◆ **TESTO DEL DOCUMENTO**:
Otto deputati del Pdl contro le nuove norme che puniscono l'omofobia introducendo un'aggravante di pena. Alfredo Mantovano, Maurizio Lupi, Isabella Bertolini, Maurizio Bianconi, Barbara Saltamartini, Alessandro Pagano,
All'esame della Camera, scrivono gli esponenti di maggioranza, c'e' "la proposta di legge dell'onorevole Concia, cui e' stata unificata una analoga dell'onorevole Di Pietro, che punta a introdurre nel codice penale l'aggravante di 'avere, nei delitti non colposi contro la vita e l'incolumita' individuale, contro la personalita' individuale, contro la liberta' personale e contro la liberta' morale, commesso il fatto per finalita' inerenti all'orientamento o alla discriminazione sessuale della persona offesa dal reato'".
Con questa norma, continuano i parlamentari di maggioranza, "delitti come percosse, violenze private, lesioni, ma anche condotte non riconducibili ad aggressioni fisiche, come minacce e ingiurie, potrebbero essere puniti fino a un terzo di pena in piu'". Lo scopo "di questa nostra dichiarazione di intenti, aperta all'adesione di chiunque la condivida- sottolineano gli otto deputati Pdl- e' di esporre le ragioni per le quali riteniamo invece che l'approvazione della legge sia pericolosa, in se' e per gli effetti che puo' determinare; e quindi per manifestare la nostra opposizione a essa, dentro e fuori il parlamento". L'appello di Mantovano, Lupi, Bertolini, Bianconi, Saltamartini, Pagano, Vignali, Farina contro le norme anti-omofobia cosi' continua: "E' noto che il nostro ordinamento punisce senza distinzioni ogni aggressione alla integrita' della persona e alla sua sfera morale, e in piu' contiene un'aggravante consistente nei 'motivi abietti'. Tale circostanza comprende agevolmente le situazioni in cui la condotta e' realizzata allo scopo di offendere, a causa dell'orientamento sessuale, la dignita' di ogni persona, come insegna una giurisprudenza ormai quasi secolare. Peraltro- aggiungono- indirizzare una nuova aggravante su 'finalita' inerenti all'orientamento o alla discriminazione sessuale', cioe' sul finalismo specifico della condotta, significa contraddirsi".
Secondo gli otto deputati, "l'offesa alla persona in quanto distruttiva di un bene personale, e' essa stessa una discriminazione, al di la' dell'orientamento sessuale della vittima". Quindi sottolineano: "Siamo convinti che ci sia tanto lavoro da compiere per superare e rimuovere le discriminazioni. A condizione che le si individui nella loro esatta realta' e consistenza, contrastando norme, come quella della proposta Concia-Di Pietro, che, pur con l'intenzione di combatterle, rischiano di introdurne altre, e piu' pesanti. Una discussione- concludono- all'interno del gruppo del Popolo della liberta' sara' l'occasione per approfondire gli aspetti problematici che essa pone".

◆ **MATERIALE FORNITO**:
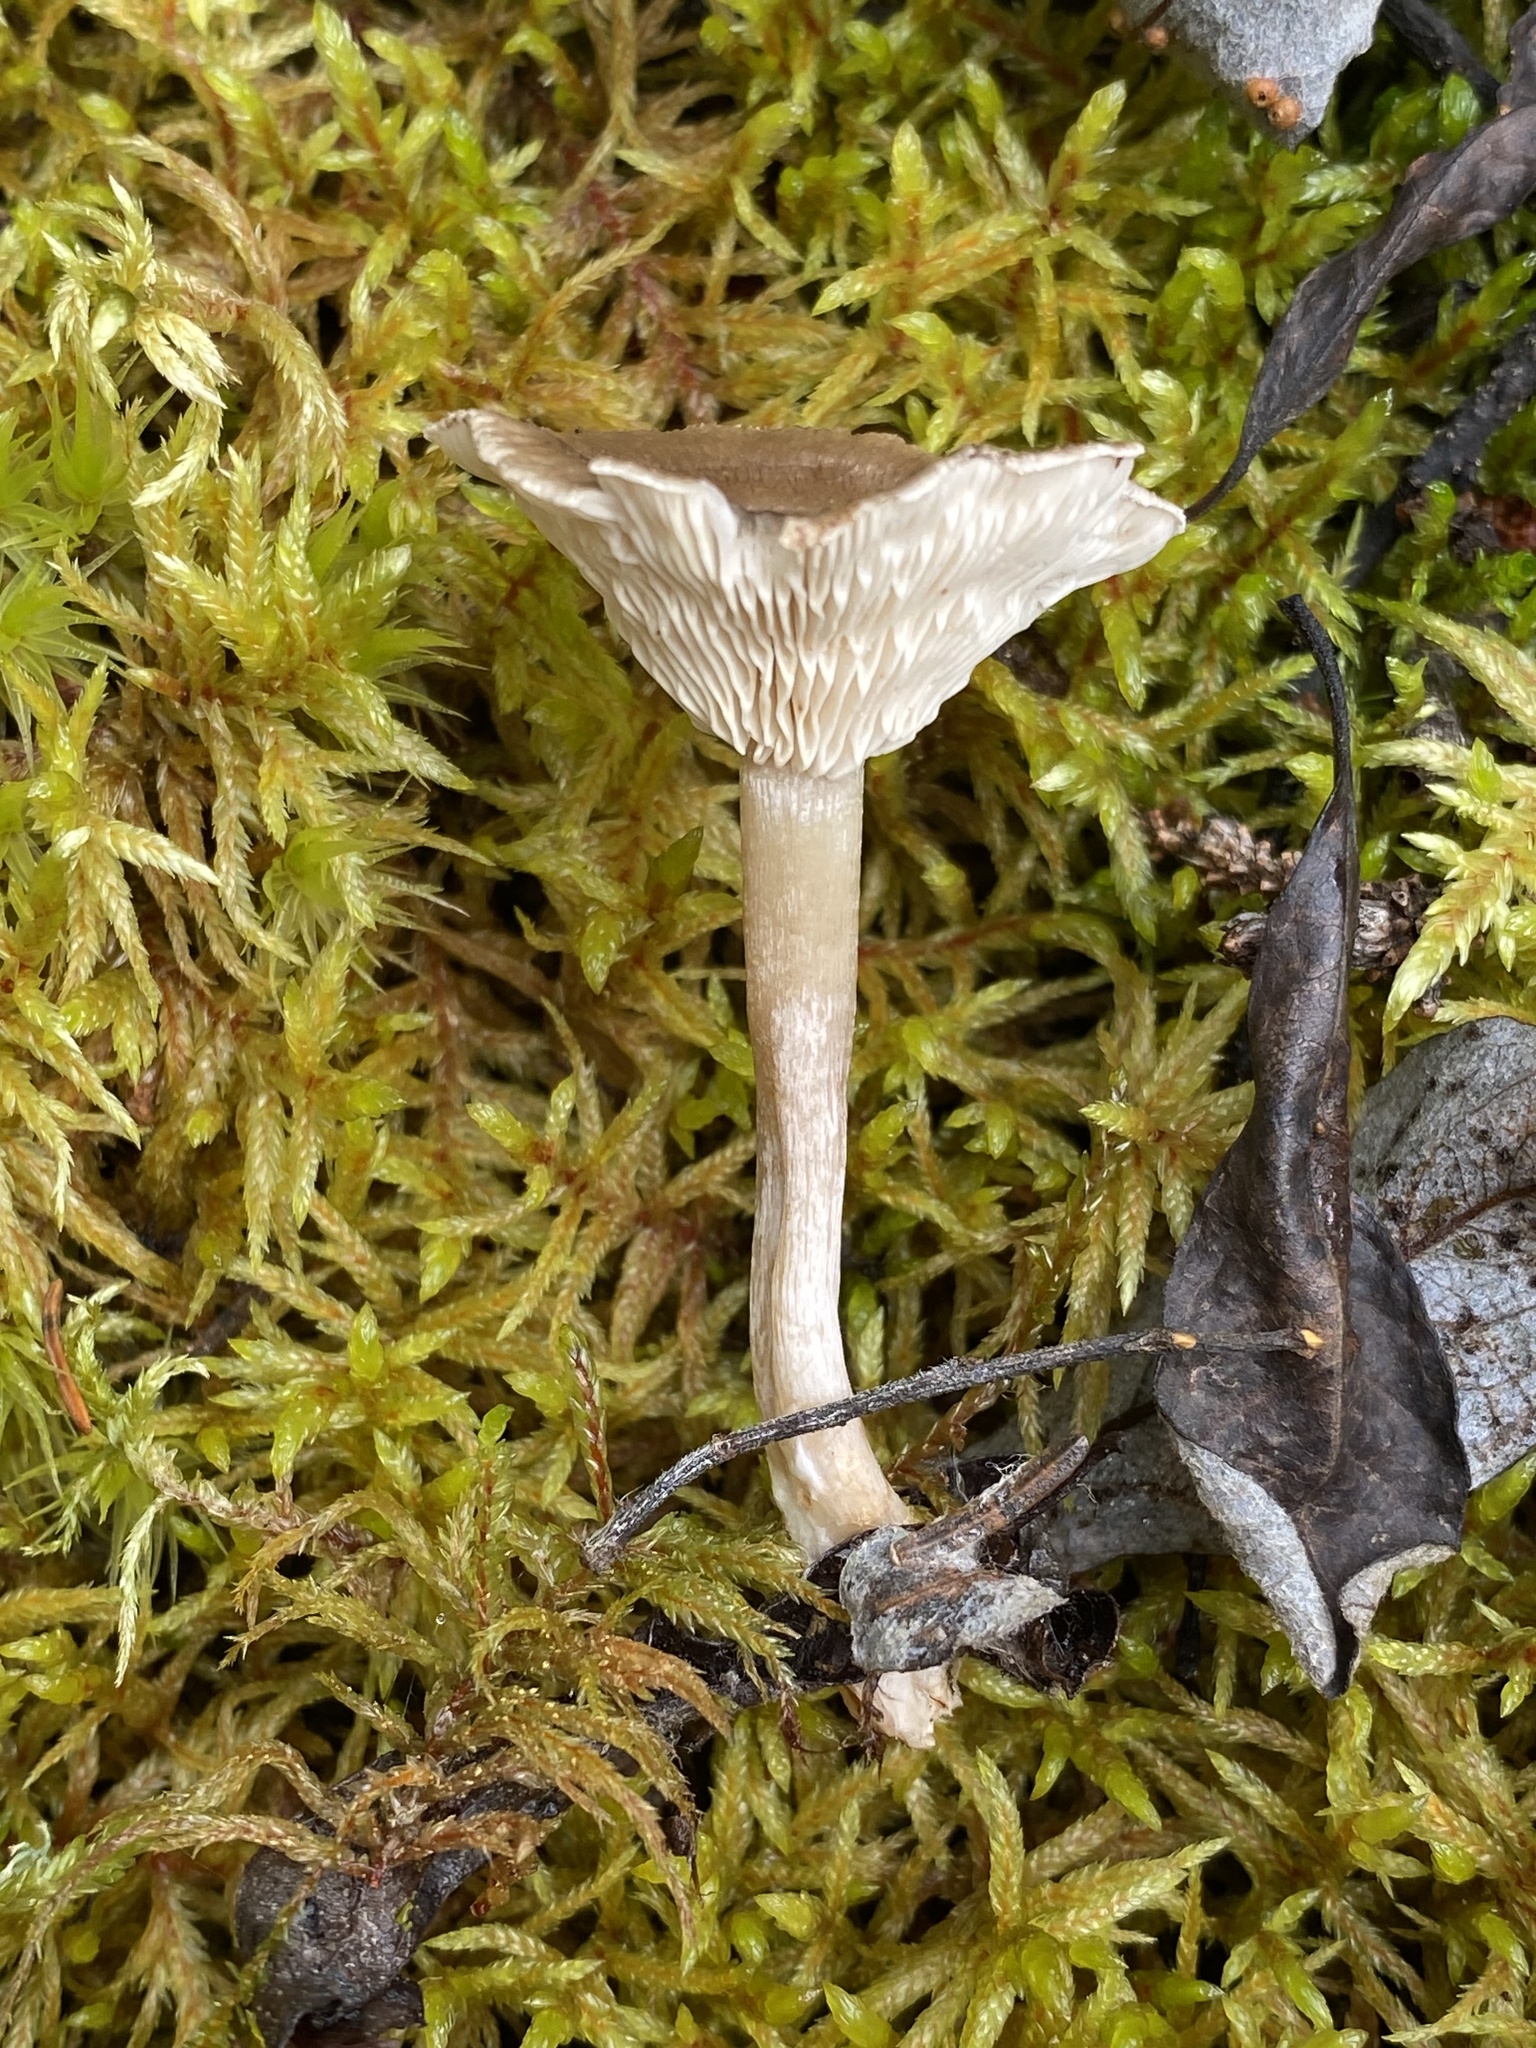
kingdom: Fungi
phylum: Basidiomycota
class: Agaricomycetes
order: Agaricales
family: Hygrophoraceae
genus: Cantharellula
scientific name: Cantharellula umbonata
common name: The humpback
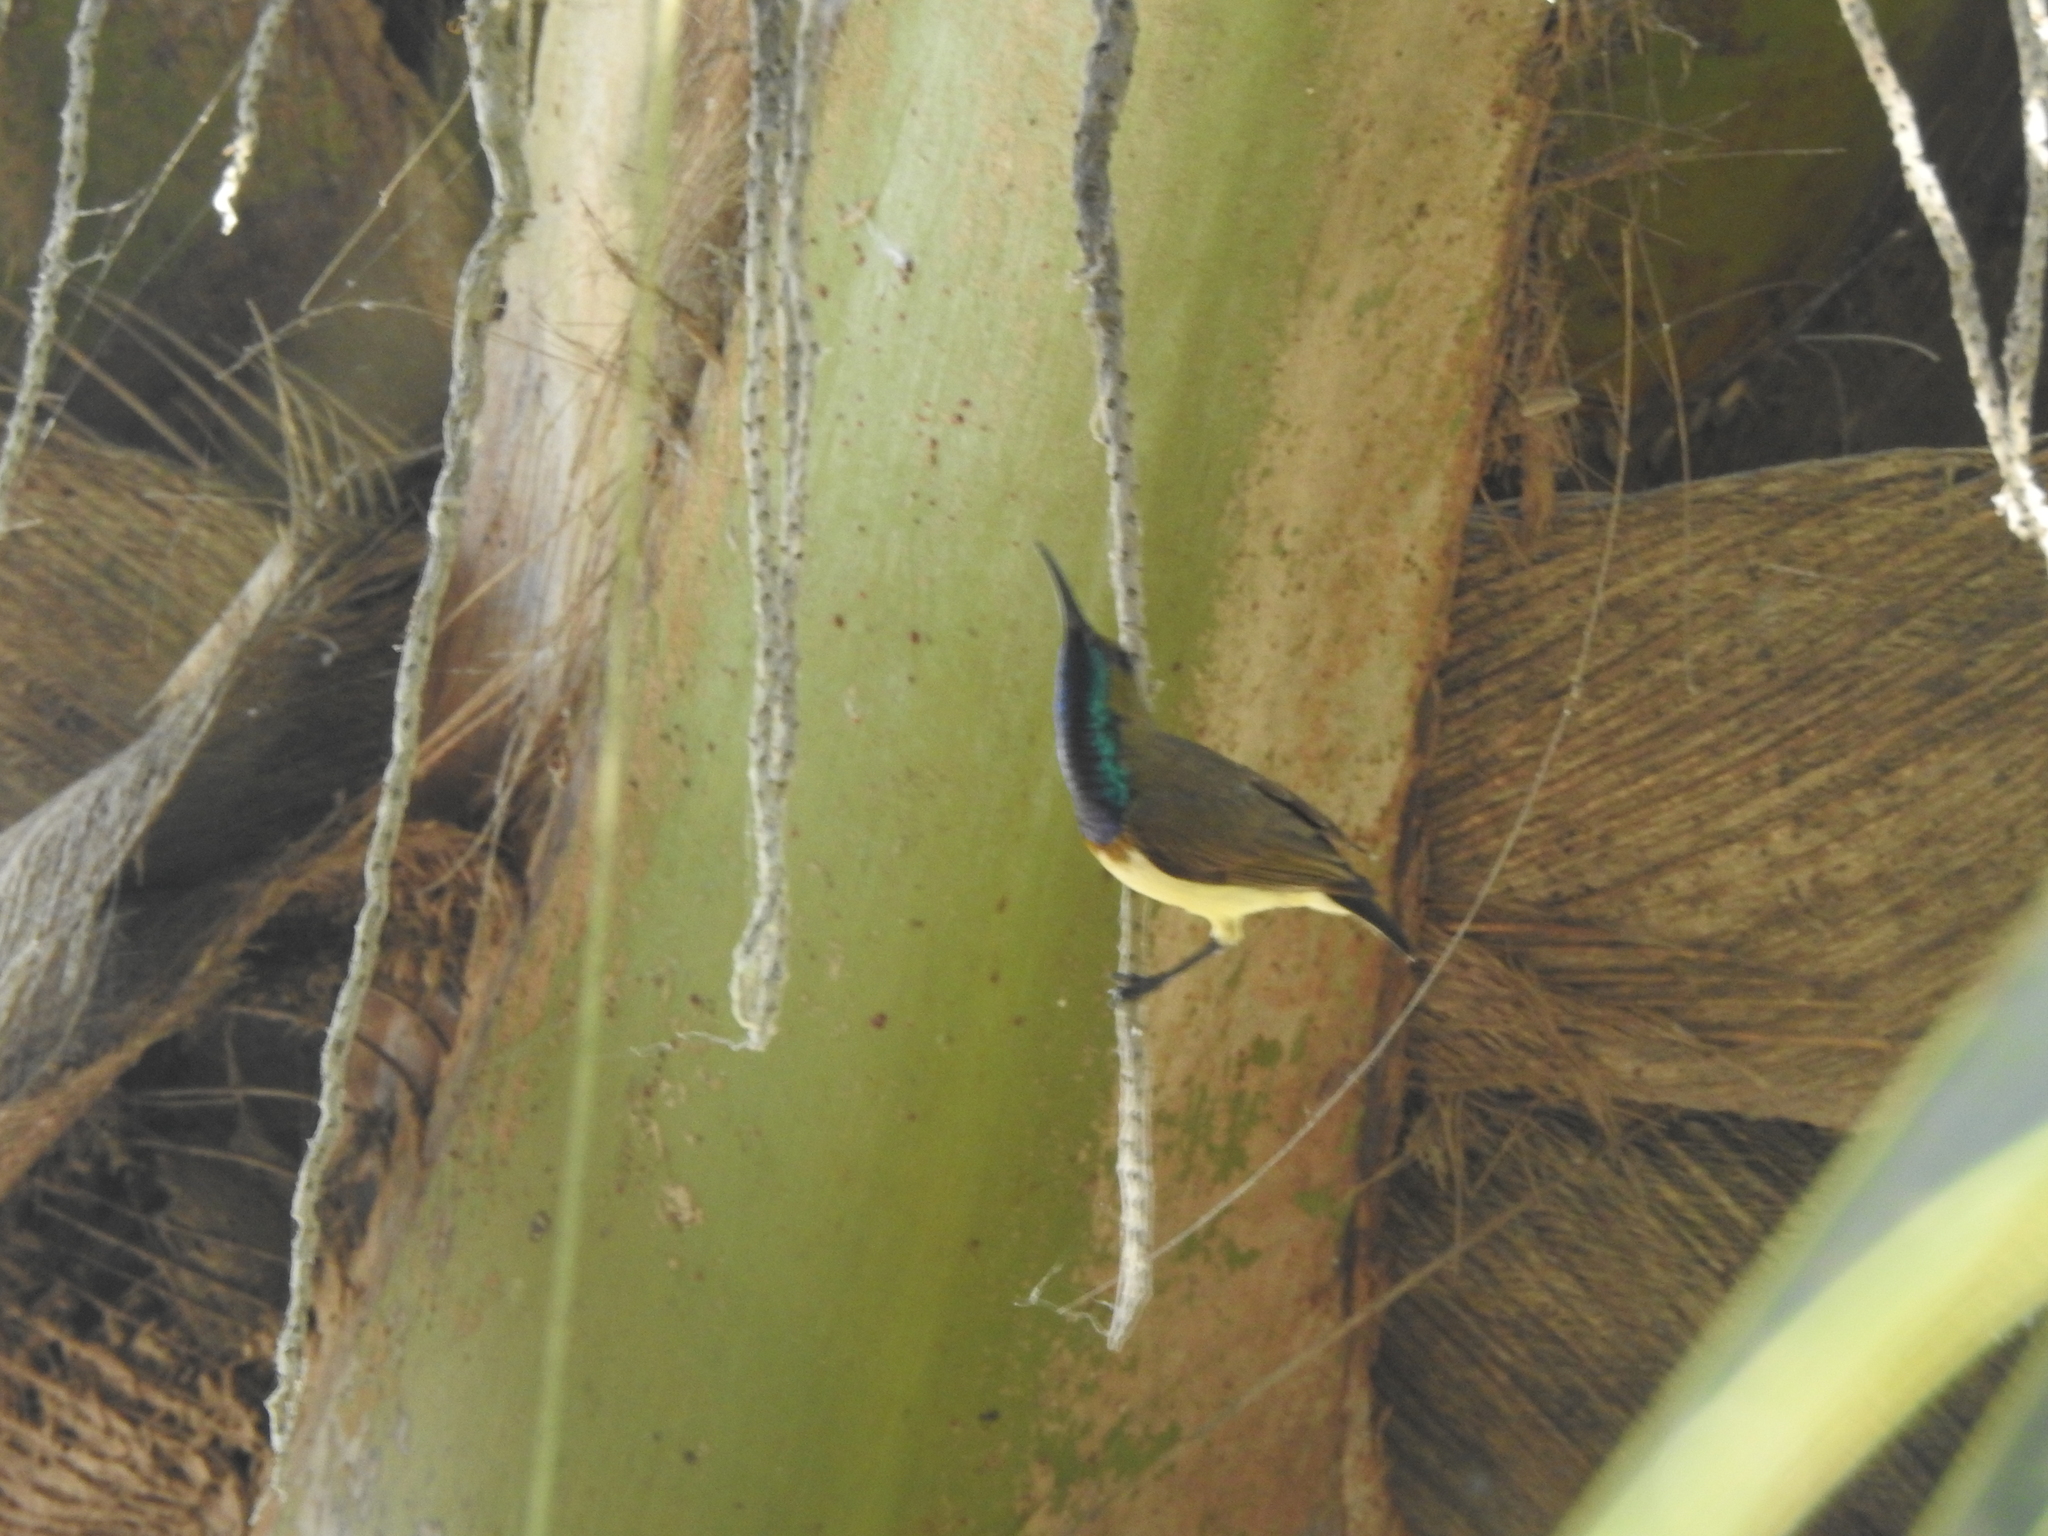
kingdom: Animalia
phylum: Chordata
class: Aves
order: Passeriformes
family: Nectariniidae
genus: Cinnyris
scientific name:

◆ **LAVORO RICHIESTO**: Nell'articolo sulle norme contro l'omofobia, di quanto potrebbero essere aumentate le pene per delitti come percosse, minacce e ingiurie, secondo gli otto deputati?

◆ **RISPOSTA ATTESA**: Fino a un terzo di pena in più.